* [Consigne]: Extrayez du matériel ci-dessous chaque ligne contenant le mot "para". Tenez compte des majuscules et des minuscules.

* [Matériel fourni]:
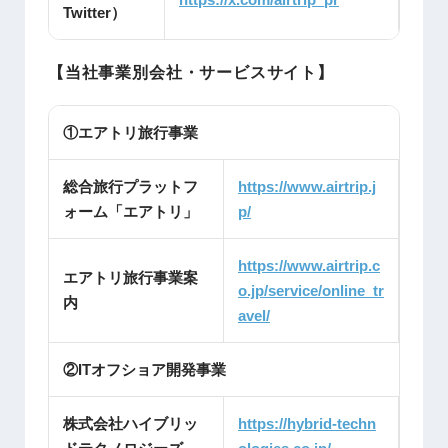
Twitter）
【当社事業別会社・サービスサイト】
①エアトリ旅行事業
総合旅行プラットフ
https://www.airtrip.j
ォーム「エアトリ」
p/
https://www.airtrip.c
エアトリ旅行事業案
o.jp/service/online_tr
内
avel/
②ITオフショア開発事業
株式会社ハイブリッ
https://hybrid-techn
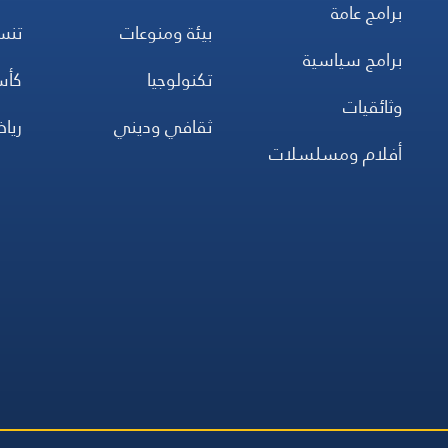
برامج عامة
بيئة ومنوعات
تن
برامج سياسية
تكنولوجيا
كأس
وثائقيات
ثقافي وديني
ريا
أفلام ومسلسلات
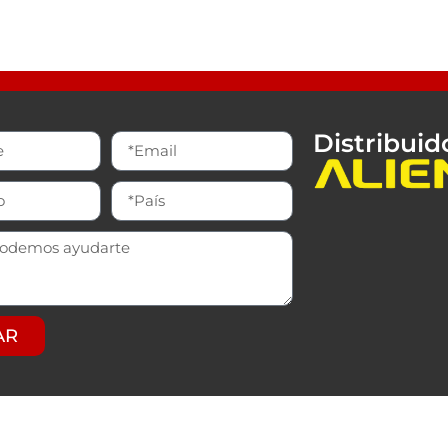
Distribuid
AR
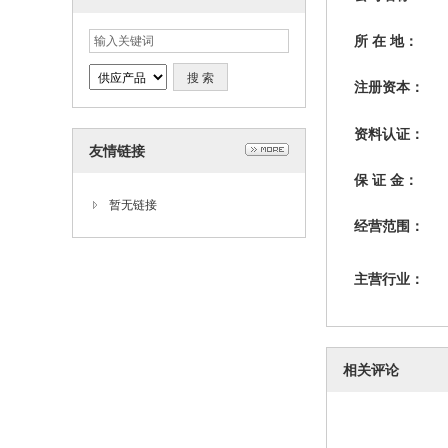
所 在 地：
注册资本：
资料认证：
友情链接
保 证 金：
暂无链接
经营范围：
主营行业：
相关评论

---

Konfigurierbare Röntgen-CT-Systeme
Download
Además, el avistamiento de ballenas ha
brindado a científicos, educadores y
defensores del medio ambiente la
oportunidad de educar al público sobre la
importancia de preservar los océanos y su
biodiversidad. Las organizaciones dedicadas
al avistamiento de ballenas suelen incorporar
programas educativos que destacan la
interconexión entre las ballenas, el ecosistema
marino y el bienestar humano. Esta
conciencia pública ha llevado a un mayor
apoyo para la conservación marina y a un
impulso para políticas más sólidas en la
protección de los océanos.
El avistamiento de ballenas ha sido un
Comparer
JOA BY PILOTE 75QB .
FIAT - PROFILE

* [Corrigé]:
apoyo para la conservación marina y a un
impulso para políticas más sólidas en la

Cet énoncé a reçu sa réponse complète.